Eventually, Jamie and Amanda stopped seeing each other. Over the last couple of months in Pine Valley, Brooke remained in the background, focusing on raising Jamie and Amanda. She also became a stepping stone in the renewed relationship of Erica and Jack. While the two were separated, Erica invited her first husband Jeff Martin to Thanksgiving dinner, while Jack invited her bitter rival, Brooke. Brooke quickly realized that Jack didn't love her like Erica. Quietly, Brooke left Pine Valley at the tail end of 2006. However, Brooke reappeared in the All My Children 40th anniversary special four years later and on February 23, 2010, she returned until departing again exactly two months later. In that short period of time, Brooke and her ex-husband Adam Chandler went off into the sunset together in a particularly romantic happy ending.

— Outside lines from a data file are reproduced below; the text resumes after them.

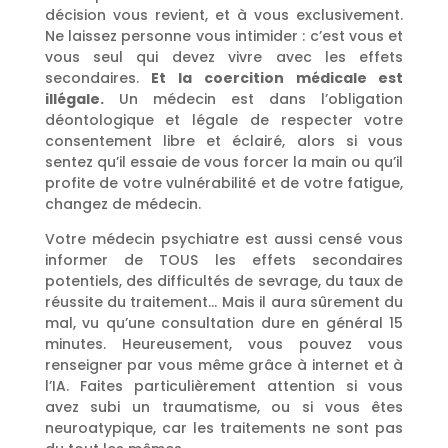
décision vous revient, et à vous exclusivement.
Ne laissez personne vous intimider : c’est vous et
vous seul qui devez vivre avec les effets
secondaires.
Et la coercition médicale est
illégale.
Un médecin est dans l’obligation
déontologique et légale de respecter votre
consentement libre et éclairé, alors si vous
sentez qu’il essaie de vous forcer la main ou qu’il
profite de votre vulnérabilité et de votre fatigue,
changez de médecin.
Votre médecin psychiatre est aussi censé vous
informer de TOUS les effets secondaires
potentiels, des difficultés de sevrage, du taux de
réussite du traitement… Mais il aura sûrement du
mal, vu qu’une consultation dure en général 15
minutes. Heureusement, vous pouvez vous
renseigner par vous même grâce à internet et à
l’IA. Faites particulièrement attention si vous
avez subi un traumatisme, ou si vous êtes
neuroatypique, car les traitements ne sont pas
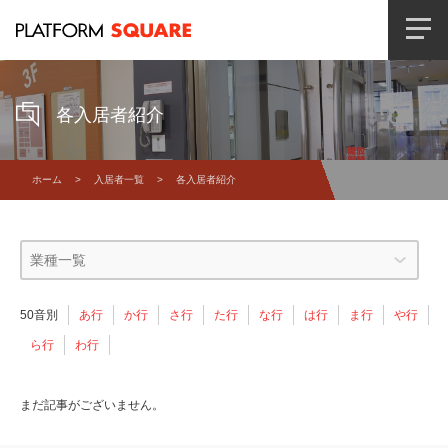
各入居者紹介
ホーム
>
入居者一覧
> 各入居者紹介
50音別
あ行
か行
さ行
た行
な行
は行
ま行
や行
ら行
わ行
まだ記事がございません。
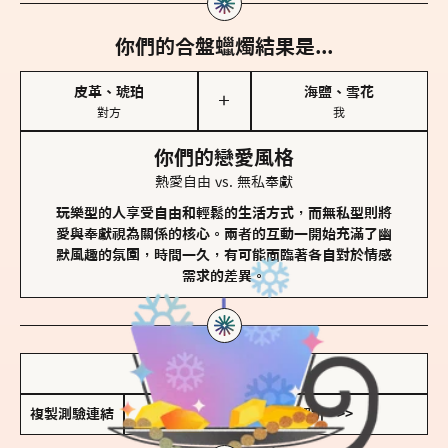
你們的合盤蠟燭結果是...
皮革、琥珀
海鹽、雪花
＋
對方
我
你們的戀愛風格
熱愛自由 vs. 無私奉獻
玩樂型的人享受自由和輕鬆的生活方式，而無私型則將
愛與奉獻視為關係的核心。兩者的互動一開始充滿了幽
默風趣的氛圍，時間一久，有可能面臨著各自對於情感
需求的差異。
儲存我的結果圖
複製測驗連結
查看香氛類型全解析 >>>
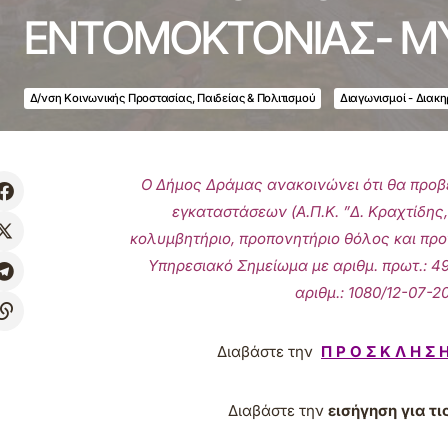
ΕΝΤΟΜΟΚΤΟΝΙΑΣ- Μ
Δ/νση Κοινωνικής Προστασίας, Παιδείας & Πολιτισμού
Διαγωνισμοί - Διακη
Ο Δήμος Δράμας ανακοινώνει ότι θα προβε
εγκαταστάσεων (Α.Π.Κ. ”Δ. Κραχτίδης
κολυμβητήριο, προπονητήριο θόλος και πρ
Υπηρεσιακό Σημείωμα με αριθμ. πρωτ.: 4
αριθμ.: 1080/12-07
Διαβάστε την
Π Ρ Ο Σ Κ Λ Η Σ 
Διαβάστε την
εισήγηση για τις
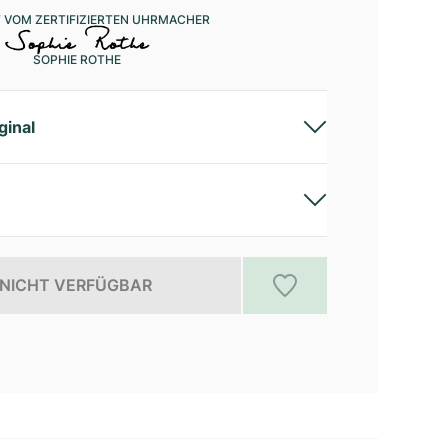
 VOM ZERTIFIZIERTEN UHRMACHER
SOPHIE ROTHE
ginal
NICHT VERFÜGBAR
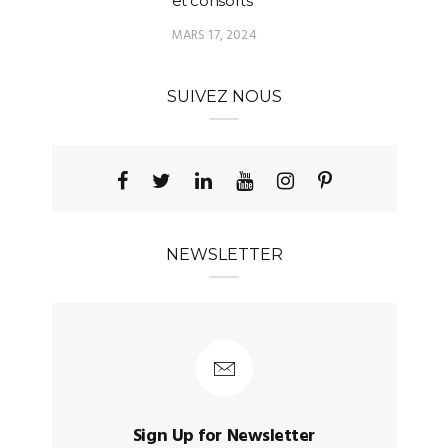
et consorts
MARS 17, 2024
SUIVEZ NOUS
NEWSLETTER
Sign Up for Newsletter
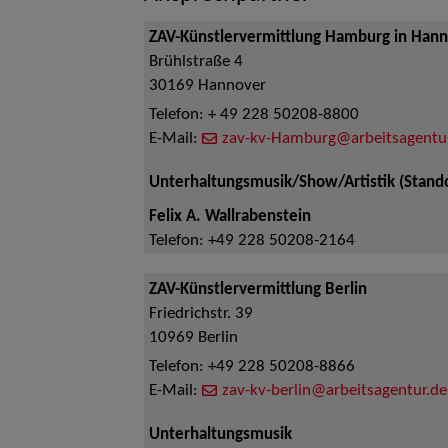
ZAV-Künstlervermittlung Hamburg in Han
Brühlstraße 4
30169
Hannover
Telefon:
+ 49 228 50208-8800
E-Mail:
zav-kv-Hamburg@arbeitsagentu
Unterhaltungsmusik/Show/Artistik (Stand
Felix A. Wallrabenstein
Telefon:
+49 228 50208-2164
ZAV-Künstlervermittlung Berlin
Friedrichstr. 39
10969
Berlin
Telefon:
+49 228 50208-8866
E-Mail:
zav-kv-berlin@arbeitsagentur.de
Unterhaltungsmusik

In 2006, Barr was taken off contract and was asked to remain with the show on a recurring basis, but she declined the offer. The producers then decided not to recast the role after her departure. For many years prior, Brooke had floundered in the background. Her last major story was her interrupted marriage to Edmund Grey which occurred in 2002. Despite 30 years of service to All My Children, at that time neither Barr nor Brooke received any formal farewell; the character simply vanished, and was then mentioned only infrequently. When she left, Barr said, "I am so proud to have been a part of a show that was once a television icon."

Barr eventually returned in 2010, first with the All My Children 40th anniversary special in January, and then for a two-month stint from February to April during which time Brooke takes over as editor-in-chief of Tempo, is involved in a terrible car accident, and falls in love, all of which culminate with Brooke and her former husband Adam Chandler, reuniting and officially leaving town together.

Adam and Brooke returned to Pine Valley for the final episodes of the series in September 2011. They initially return to help a very troubled JR. Still a couple, Brooke is there with Adam when he discovers Stuart is alive and purchases the Chandler Mansion as a present for Adam with the inheritance money from her Aunt Phoebe after it is sold away from the family. The final scenes of the show take place in the Chandler mansion on September 23, 2011, during which Adam proposes to Brooke and she accepts.

Brooke is the first character to be seen in the reboot of the show. Adam re-proposes to Brooke, claiming she is the only woman he has ever truly loved, and she then accepts his proposal. She and Adam are the guardians of Adam's grandson, AJ Chandler as his dad, JR has been in a coma for five years. She has an assistant, Celia Fitzgerald, who volunteers with her at the Miranda Center. Brooke also agrees to take over as Head of Chandler Enterprises, because Adam is travelling so much and spends much of her time helping Adam to rebuild the company that JR ruined before he was shot.